Олег замолчал, было слышно, как звенит ложечка в чашке, и Лева подумал, что, наверное, Олег и в этом звуке слышит какую-то мелодию. Надо было сменить тему.

— Слушай, мне тут рассказали несколько модных сейчас тестов. Забавно, что некоторые их них — всего лишь хорошо забытое старое, чуть ли не гимназических времен. Например, такой. Соединить в одном, причем вопросительном, предложении господа Бога, королевскую семью, любовь и мистику. Каково?

— А ответ?

— Такой, например: “Боже мой, — сказала королева, — я опять беременна, с чего бы это?”

Похихикали. Разговор натужно переваливался с одной темы на другую. Дошли до женщин. Вяло постановили, что семейной жизнью сыты по горло, но к приключениям, не слишком, впрочем, бурным, пожалуй, готовы. Хотя где теперь знакомятся?

— Где? В метро, например. — И Лева рассказал, как на прошлой неделе нечаянно толкнул девицу на станции “Площадь Революции”. — И что интересно, дала мне визитку. Сейчас покажу, если не потерял.

Лева пошел в переднюю, порылся в карманах куртки и обнаружил почти не смявшийся картонный прямоугольничек.

— Вот, пожалуйста.

Олег долго разглядывал карточку, слишком долго, как показалось Леве.

— Старик, в нашем мегаполисе так не бывает. Но я ее знаю. Это приятельница моей бывшей жены.

6

Оля никогда не видела снов.

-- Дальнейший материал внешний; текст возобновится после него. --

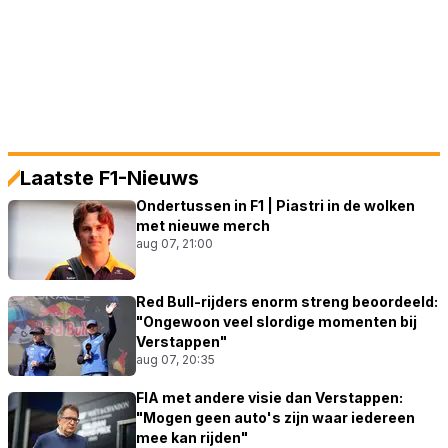
Laatste F1-Nieuws
Ondertussen in F1 | Piastri in de wolken
met nieuwe merch
aug 07, 21:00
Red Bull-rijders enorm streng beoordeeld:
"Ongewoon veel slordige momenten bij
Verstappen"
aug 07, 20:35
FIA met andere visie dan Verstappen:
"Mogen geen auto's zijn waar iedereen
mee kan rijden"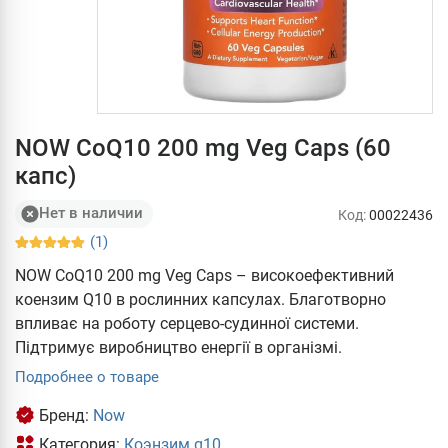
NOW CoQ10 200 mg Veg Caps (60
капс)
Нет в наличии
Код:
00022436
(1)
NOW CoQ10 200 mg Veg Caps – високоефективний
коензим Q10 в рослинних капсулах. Благотворно
впливає на роботу серцево-судинної системи.
Підтримує виробництво енергії в організмі.
Подробнее о товаре
Бренд:
Now
Категория:
Коэнзим q10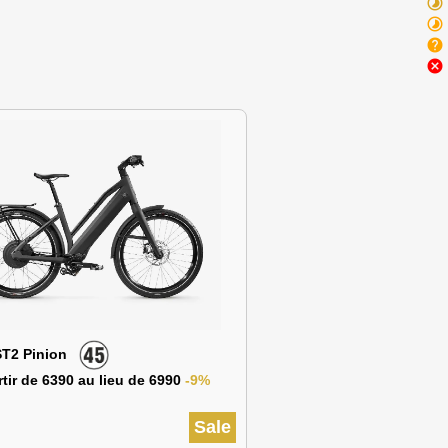
timelapse
timelapse
help
cancel
ST2 Pinion
tir de 6390 au lieu de 6990
-9%
Sale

То есть, конечно, видела. Но не запоминала их так подробно и красочно, как другие, которые порой делали из них самые невероятные выводы и, более того, принимали сны как руководство к действию. Почему-то в ранней юности она считала это изъяном, слегка даже стыдилась и время от времени, давая волю фантазии, придумывала якобы сон всем на зависть и щедро рассказывала.